Tissue-engineered, hydrogel-based endothelial progenitor cell therapy robustly revascularizes ischemic myocardium and preserves ventricular function.

OBJECTIVES: Cell-based angiogenic therapy for ischemic heart failure has had limited clinical impact, likely related to low cell retention (<1%) and dispersion. We developed a novel, tissue-engineered, hydrogel-based cell-delivery strategy to overcome these limitations and provide prolonged regional retention of myocardial endothelial progenitor cells at high cell dosage. METHODS: Endothelial progenitor cells were isolated from Wistar rats and encapsulated in fibrin gels. In vitro viability was quantified using a fluorescent live-dead stain of transgenic enhanced green fluorescent protein(+) endothelial progenitor cells.

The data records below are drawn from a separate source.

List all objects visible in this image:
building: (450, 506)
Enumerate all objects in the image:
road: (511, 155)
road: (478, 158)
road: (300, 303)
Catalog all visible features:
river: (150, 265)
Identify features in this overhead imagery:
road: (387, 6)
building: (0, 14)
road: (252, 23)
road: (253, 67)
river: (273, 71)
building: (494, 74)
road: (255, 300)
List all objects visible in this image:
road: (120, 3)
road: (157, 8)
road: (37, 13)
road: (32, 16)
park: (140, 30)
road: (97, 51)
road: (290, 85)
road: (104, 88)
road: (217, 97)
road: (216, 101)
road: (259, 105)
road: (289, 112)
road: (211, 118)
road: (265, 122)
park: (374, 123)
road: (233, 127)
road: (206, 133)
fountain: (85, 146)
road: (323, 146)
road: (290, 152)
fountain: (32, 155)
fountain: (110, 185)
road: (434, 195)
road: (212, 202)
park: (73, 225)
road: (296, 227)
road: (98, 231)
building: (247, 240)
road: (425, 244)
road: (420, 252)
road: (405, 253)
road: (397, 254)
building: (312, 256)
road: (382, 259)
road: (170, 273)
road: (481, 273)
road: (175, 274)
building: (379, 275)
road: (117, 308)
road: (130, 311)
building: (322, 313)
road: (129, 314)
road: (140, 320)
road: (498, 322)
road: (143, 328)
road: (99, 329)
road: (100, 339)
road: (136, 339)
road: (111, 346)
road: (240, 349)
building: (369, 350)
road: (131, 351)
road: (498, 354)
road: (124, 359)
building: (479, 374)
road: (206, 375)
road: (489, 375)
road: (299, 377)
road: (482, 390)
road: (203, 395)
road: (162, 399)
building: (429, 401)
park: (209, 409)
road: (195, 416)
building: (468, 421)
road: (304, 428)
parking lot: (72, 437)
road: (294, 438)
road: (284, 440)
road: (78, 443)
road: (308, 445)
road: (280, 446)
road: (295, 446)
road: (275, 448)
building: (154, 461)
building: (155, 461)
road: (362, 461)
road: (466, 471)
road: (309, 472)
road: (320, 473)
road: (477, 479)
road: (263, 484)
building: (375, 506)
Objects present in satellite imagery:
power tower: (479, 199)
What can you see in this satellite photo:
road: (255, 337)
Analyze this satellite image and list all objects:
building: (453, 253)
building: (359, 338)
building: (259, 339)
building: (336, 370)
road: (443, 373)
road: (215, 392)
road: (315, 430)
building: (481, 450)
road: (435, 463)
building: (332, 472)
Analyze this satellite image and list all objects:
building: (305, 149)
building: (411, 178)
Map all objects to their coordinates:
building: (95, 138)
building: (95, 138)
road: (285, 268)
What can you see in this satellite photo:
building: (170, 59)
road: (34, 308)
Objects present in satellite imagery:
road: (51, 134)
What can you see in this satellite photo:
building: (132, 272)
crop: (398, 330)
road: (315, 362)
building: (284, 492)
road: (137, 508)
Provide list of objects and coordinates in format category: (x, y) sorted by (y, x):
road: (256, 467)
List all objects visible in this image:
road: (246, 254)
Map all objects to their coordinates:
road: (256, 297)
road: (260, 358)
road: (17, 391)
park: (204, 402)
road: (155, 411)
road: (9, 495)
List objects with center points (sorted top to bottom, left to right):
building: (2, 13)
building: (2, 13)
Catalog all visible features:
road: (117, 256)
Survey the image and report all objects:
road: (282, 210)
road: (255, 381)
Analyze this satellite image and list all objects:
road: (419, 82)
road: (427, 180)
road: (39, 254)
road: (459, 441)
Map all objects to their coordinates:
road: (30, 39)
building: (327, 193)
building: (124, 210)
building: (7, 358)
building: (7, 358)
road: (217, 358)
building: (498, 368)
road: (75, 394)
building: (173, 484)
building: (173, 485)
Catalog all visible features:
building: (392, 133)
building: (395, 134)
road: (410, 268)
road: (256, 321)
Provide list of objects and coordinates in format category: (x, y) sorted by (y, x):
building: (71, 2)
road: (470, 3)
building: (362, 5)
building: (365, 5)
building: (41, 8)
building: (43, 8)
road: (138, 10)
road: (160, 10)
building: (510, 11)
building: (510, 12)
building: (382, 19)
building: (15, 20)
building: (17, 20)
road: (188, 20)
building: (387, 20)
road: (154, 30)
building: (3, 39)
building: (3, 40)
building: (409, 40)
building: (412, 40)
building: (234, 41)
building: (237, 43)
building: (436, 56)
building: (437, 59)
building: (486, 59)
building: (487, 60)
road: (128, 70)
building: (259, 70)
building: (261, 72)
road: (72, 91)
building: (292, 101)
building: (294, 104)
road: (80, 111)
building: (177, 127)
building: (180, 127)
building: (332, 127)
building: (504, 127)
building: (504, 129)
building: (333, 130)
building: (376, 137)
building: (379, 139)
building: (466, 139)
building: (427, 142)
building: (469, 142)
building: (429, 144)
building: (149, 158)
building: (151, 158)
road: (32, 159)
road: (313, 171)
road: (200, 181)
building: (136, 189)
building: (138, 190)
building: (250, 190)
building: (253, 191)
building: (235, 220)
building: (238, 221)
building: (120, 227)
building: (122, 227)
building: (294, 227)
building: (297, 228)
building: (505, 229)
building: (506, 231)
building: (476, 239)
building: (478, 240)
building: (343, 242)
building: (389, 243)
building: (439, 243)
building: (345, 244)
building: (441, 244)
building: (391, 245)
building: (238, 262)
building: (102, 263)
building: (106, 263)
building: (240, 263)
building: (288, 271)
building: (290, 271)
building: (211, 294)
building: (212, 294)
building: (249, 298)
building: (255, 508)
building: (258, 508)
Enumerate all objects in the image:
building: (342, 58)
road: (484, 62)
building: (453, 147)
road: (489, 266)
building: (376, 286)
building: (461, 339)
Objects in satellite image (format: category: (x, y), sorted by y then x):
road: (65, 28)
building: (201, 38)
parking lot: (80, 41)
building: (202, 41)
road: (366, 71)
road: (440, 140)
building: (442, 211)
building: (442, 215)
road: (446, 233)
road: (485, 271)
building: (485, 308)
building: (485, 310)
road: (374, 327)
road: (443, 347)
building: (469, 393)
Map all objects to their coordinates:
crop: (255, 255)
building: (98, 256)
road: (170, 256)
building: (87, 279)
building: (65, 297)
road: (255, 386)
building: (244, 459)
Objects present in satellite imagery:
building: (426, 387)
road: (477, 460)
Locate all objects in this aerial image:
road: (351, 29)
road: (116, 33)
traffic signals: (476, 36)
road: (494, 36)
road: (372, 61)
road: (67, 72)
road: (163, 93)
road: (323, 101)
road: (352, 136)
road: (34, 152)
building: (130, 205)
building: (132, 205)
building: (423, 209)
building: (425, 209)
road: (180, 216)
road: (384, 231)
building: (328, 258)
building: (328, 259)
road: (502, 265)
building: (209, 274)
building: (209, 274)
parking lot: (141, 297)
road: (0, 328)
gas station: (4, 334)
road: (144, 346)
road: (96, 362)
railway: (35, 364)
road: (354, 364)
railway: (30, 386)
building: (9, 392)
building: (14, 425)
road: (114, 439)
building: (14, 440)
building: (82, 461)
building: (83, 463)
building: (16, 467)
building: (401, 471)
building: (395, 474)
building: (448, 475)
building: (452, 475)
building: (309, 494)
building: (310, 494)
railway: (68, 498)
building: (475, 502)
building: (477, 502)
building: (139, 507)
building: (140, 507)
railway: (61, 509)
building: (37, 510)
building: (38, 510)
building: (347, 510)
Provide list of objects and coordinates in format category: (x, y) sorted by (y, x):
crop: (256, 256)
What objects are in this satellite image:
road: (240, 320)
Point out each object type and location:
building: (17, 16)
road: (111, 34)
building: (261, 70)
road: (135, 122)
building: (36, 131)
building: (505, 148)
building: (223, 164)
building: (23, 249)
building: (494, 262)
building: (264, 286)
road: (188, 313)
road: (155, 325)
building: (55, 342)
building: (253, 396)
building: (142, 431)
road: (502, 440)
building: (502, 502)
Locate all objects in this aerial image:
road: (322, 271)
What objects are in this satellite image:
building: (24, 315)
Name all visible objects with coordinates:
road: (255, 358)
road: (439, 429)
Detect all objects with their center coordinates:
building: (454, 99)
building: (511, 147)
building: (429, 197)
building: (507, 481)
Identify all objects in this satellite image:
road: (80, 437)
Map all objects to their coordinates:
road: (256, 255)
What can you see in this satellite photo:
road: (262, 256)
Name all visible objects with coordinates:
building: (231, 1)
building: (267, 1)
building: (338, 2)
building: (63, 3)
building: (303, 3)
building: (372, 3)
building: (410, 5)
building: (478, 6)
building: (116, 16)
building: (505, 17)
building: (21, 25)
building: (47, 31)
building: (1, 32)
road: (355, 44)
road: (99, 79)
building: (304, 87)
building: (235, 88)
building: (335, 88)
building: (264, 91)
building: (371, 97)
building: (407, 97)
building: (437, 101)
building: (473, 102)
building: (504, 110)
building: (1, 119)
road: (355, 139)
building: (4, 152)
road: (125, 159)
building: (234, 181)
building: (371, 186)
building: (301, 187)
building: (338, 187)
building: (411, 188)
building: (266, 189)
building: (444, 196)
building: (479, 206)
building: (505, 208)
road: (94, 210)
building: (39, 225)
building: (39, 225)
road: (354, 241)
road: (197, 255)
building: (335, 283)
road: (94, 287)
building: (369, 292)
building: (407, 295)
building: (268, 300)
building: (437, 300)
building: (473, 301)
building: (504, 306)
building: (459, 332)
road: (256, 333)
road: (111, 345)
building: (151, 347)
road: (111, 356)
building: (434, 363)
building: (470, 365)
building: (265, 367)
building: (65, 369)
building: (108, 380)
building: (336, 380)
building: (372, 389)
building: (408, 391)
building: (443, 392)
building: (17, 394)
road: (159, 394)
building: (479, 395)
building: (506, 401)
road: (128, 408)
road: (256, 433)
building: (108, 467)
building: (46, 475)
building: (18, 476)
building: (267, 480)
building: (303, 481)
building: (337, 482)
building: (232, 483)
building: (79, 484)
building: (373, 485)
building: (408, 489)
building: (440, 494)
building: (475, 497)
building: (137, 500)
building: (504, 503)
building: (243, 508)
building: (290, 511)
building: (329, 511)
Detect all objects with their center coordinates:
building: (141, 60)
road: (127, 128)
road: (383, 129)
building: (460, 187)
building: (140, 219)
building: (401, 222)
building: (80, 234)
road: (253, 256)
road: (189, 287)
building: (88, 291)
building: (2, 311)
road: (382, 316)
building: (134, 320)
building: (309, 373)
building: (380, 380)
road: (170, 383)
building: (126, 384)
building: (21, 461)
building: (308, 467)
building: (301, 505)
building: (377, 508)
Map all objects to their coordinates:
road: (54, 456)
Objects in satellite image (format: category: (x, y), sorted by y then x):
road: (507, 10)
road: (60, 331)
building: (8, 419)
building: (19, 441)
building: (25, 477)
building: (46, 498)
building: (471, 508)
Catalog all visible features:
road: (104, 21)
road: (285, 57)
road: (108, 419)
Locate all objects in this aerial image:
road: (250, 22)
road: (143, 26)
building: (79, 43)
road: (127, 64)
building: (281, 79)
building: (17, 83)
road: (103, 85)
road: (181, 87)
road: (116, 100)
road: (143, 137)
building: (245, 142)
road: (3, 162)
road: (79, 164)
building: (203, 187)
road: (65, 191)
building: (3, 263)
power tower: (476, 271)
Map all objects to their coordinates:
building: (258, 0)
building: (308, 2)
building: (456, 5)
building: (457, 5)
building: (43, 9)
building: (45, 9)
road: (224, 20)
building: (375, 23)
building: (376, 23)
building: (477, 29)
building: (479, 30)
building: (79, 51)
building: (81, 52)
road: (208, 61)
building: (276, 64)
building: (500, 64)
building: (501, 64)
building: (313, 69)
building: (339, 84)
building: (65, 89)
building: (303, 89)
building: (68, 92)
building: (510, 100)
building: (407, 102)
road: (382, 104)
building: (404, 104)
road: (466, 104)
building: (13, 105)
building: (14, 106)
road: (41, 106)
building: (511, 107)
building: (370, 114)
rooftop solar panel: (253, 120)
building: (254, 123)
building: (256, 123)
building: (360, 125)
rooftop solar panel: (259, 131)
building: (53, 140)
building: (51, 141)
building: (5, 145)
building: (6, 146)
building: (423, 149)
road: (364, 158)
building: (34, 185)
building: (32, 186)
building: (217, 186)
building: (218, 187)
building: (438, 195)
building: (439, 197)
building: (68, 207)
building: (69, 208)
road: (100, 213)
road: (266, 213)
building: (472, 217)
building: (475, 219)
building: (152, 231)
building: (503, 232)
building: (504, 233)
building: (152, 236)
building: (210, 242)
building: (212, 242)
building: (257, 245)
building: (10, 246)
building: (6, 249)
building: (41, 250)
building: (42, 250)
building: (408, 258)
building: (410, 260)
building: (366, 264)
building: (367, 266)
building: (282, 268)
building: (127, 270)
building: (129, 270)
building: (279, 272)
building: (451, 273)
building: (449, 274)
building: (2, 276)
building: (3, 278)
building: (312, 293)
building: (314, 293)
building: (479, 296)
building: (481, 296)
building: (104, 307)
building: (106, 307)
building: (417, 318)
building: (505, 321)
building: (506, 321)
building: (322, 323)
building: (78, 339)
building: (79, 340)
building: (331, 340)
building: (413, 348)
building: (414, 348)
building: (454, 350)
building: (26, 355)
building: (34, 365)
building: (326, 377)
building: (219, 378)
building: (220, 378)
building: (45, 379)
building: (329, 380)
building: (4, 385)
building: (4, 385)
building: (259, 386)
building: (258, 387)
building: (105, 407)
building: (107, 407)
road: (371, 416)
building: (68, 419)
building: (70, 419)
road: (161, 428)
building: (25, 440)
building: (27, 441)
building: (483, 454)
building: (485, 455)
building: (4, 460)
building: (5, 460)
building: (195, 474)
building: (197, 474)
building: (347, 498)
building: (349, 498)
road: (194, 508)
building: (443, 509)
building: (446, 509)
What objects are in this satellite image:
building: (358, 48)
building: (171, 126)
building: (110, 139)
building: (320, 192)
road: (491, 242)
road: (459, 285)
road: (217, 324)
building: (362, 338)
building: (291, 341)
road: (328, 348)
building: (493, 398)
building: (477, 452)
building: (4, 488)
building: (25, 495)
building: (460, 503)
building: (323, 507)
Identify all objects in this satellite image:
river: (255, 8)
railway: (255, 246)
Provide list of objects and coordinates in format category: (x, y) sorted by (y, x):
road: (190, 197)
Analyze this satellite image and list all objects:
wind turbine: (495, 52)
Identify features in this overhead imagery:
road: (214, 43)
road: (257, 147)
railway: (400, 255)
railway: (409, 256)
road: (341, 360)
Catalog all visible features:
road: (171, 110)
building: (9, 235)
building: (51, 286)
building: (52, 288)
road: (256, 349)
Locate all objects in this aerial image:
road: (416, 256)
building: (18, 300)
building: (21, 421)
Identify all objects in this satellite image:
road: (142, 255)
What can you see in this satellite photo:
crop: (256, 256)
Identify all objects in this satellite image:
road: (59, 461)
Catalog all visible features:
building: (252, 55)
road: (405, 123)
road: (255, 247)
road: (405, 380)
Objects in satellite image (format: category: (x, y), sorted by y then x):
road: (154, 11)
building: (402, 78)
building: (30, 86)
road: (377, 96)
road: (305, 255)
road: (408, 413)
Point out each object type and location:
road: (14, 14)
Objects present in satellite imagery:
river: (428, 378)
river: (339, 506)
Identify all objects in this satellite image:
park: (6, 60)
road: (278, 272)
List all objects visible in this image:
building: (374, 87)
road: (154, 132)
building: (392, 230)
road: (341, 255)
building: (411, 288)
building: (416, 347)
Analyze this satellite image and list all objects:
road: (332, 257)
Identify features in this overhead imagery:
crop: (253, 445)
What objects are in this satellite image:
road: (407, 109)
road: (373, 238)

Endothelial progenitor cell-laden constructs were implanted onto ischemic rat myocardium in a model of acute myocardial infarction (left anterior descending ligation) for 4 weeks. Intramyocardial cell injection (2 × 10(6) endothelial progenitor cells), empty fibrin, and isolated left anterior descending ligation groups served as controls. Hemodynamics were quantified using echocardiography, Doppler flow analysis, and intraventricular pressure-volume analysis. Vasculogenesis and ventricular geometry were quantified. Endothelial progenitor cell migration was analyzed by using endothelial progenitor cells from transgenic enhanced green fluorescent protein(+) rodents. RESULTS: Endothelial progenitor cells demonstrated an overall 88.7% viability for all matrix and cell conditions investigated after 48 hours. Histologic assessment of 1-week implants demonstrated significant migration of transgenic enhanced green fluorescent protein(+) endothelial progenitor cells from the fibrin matrix to the infarcted myocardium compared with intramyocardial cell injection (28 ± 12.3 cells/high power field vs 2.4 ± 2.1 cells/high power field, P = .0001). We also observed a marked increase in vasculogenesis at the implant site. Significant improvements in ventricular hemodynamics and geometry were present after endothelial progenitor cell-hydrogel therapy compared with control. CONCLUSIONS: We present a tissue-engineered, hydrogel-based endothelial progenitor cell-mediated therapy to enhance cell delivery, cell retention, vasculogenesis, and preservation of myocardial structure and function.